Job item
Write out the entries exactly. None of the pictures should appear in the copy.
*** Records provided ***
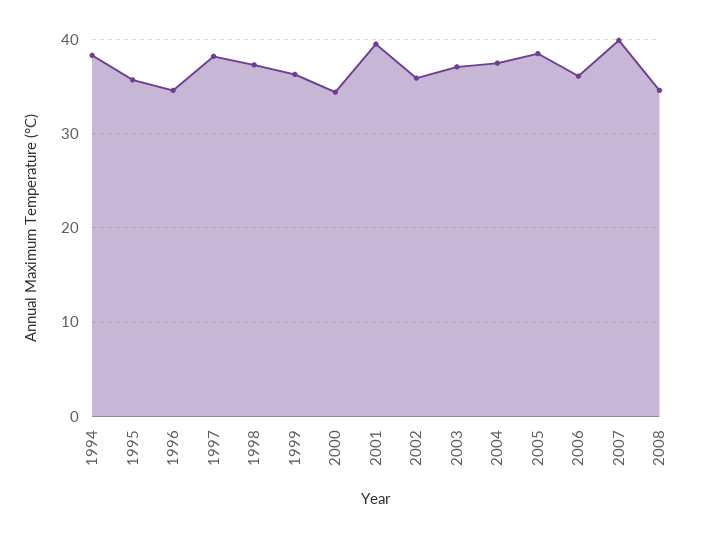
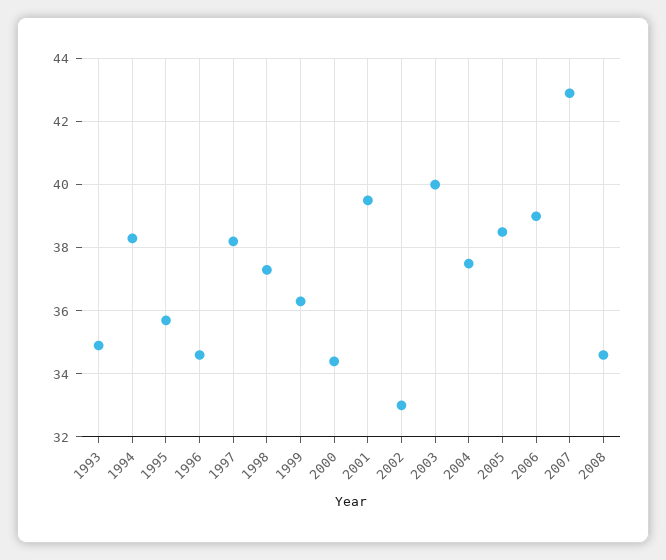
  {
    "1994": 38.5,
    "1995": 35.5,
    "1996": 34.5,
    "1997": 38,
    "1998": 37.5,
    "1999": 36.5,
    "2000": 34.5,
    "2001": 39.5,
-   "2002": 36,
+   "2002": 33,
-   "2003": 37,
+   "2003": 40,
    "2004": 37.5,
    "2005": 38.5,
-   "2006": 36,
+   "2006": 39,
-   "2007": 40,
+   "2007": 43,
-   "2008": 34.5
+   "2008": 34.5,
+   "1993": 35
  }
*** End of Records provided ***
Result of this exercise
  {
    "1994": 38.5,
    "1995": 35.5,
    "1996": 34.5,
    "1997": 38,
    "1998": 37.5,
    "1999": 36.5,
    "2000": 34.5,
    "2001": 39.5,
-   "2002": 36,
+   "2002": 33,
-   "2003": 37,
+   "2003": 40,
    "2004": 37.5,
    "2005": 38.5,
-   "2006": 36,
+   "2006": 39,
-   "2007": 40,
+   "2007": 43,
-   "2008": 34.5
+   "2008": 34.5,
+   "1993": 35
  }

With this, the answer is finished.